| Extracted page text data |
* * * * * * *
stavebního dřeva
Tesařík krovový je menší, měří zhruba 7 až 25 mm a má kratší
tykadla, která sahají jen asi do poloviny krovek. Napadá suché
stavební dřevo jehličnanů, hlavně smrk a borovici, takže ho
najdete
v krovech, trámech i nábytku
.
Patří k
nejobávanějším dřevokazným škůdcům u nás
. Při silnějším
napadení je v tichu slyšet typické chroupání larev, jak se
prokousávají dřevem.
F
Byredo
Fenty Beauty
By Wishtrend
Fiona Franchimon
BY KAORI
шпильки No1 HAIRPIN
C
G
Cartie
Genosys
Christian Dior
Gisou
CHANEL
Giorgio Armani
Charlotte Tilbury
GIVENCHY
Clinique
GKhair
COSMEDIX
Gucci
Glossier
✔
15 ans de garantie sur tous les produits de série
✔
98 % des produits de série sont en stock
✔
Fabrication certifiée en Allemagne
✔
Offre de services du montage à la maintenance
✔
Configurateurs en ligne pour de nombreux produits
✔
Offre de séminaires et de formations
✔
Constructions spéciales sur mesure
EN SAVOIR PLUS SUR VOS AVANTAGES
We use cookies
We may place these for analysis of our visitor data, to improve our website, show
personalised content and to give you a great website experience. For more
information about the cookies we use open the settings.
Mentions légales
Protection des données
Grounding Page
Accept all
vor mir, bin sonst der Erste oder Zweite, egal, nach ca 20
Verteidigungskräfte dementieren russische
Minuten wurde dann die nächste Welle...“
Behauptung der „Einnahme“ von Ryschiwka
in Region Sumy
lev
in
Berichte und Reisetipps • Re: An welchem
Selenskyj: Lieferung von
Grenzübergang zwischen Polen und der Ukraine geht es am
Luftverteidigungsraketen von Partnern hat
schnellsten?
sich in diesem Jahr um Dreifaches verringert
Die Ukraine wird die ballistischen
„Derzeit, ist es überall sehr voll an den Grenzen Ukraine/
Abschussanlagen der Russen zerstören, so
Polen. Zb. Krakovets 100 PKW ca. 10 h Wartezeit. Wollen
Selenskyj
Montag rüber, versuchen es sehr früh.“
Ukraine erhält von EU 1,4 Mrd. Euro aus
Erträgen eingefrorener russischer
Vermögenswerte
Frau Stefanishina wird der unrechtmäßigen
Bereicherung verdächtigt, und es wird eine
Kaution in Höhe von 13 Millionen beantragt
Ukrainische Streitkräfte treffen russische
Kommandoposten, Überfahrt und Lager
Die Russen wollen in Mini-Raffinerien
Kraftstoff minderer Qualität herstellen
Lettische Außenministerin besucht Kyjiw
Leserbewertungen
* * * * * * *
| Exercise prompt |
Retype every line of the data above exactly.

| Exercise result |
stavebního dřeva
Tesařík krovový je menší, měří zhruba 7 až 25 mm a má kratší
tykadla, která sahají jen asi do poloviny krovek. Napadá suché
stavební dřevo jehličnanů, hlavně smrk a borovici, takže ho
najdete
v krovech, trámech i nábytku
.
Patří k
nejobávanějším dřevokazným škůdcům u nás
. Při silnějším
napadení je v tichu slyšet typické chroupání larev, jak se
prokousávají dřevem.
F
Byredo
Fenty Beauty
By Wishtrend
Fiona Franchimon
BY KAORI
шпильки No1 HAIRPIN
C
G
Cartie
Genosys
Christian Dior
Gisou
CHANEL
Giorgio Armani
Charlotte Tilbury
GIVENCHY
Clinique
GKhair
COSMEDIX
Gucci
Glossier
✔
15 ans de garantie sur tous les produits de série
✔
98 % des produits de série sont en stock
✔
Fabrication certifiée en Allemagne
✔
Offre de services du montage à la maintenance
✔
Configurateurs en ligne pour de nombreux produits
✔
Offre de séminaires et de formations
✔
Constructions spéciales sur mesure
EN SAVOIR PLUS SUR VOS AVANTAGES
We use cookies
We may place these for analysis of our visitor data, to improve our website, show
personalised content and to give you a great website experience. For more
information about the cookies we use open the settings.
Mentions légales
Protection des données
Grounding Page
Accept all
vor mir, bin sonst der Erste oder Zweite, egal, nach ca 20
Verteidigungskräfte dementieren russische
Minuten wurde dann die nächste Welle...“
Behauptung der „Einnahme“ von Ryschiwka
in Region Sumy
lev
in
Berichte und Reisetipps • Re: An welchem
Selenskyj: Lieferung von
Grenzübergang zwischen Polen und der Ukraine geht es am
Luftverteidigungsraketen von Partnern hat
schnellsten?
sich in diesem Jahr um Dreifaches verringert
Die Ukraine wird die ballistischen
„Derzeit, ist es überall sehr voll an den Grenzen Ukraine/
Abschussanlagen der Russen zerstören, so
Polen. Zb. Krakovets 100 PKW ca. 10 h Wartezeit. Wollen
Selenskyj
Montag rüber, versuchen es sehr früh.“
Ukraine erhält von EU 1,4 Mrd. Euro aus
Erträgen eingefrorener russischer
Vermögenswerte
Frau Stefanishina wird der unrechtmäßigen
Bereicherung verdächtigt, und es wird eine
Kaution in Höhe von 13 Millionen beantragt
Ukrainische Streitkräfte treffen russische
Kommandoposten, Überfahrt und Lager
Die Russen wollen in Mini-Raffinerien
Kraftstoff minderer Qualität herstellen
Lettische Außenministerin besucht Kyjiw
Leserbewertungen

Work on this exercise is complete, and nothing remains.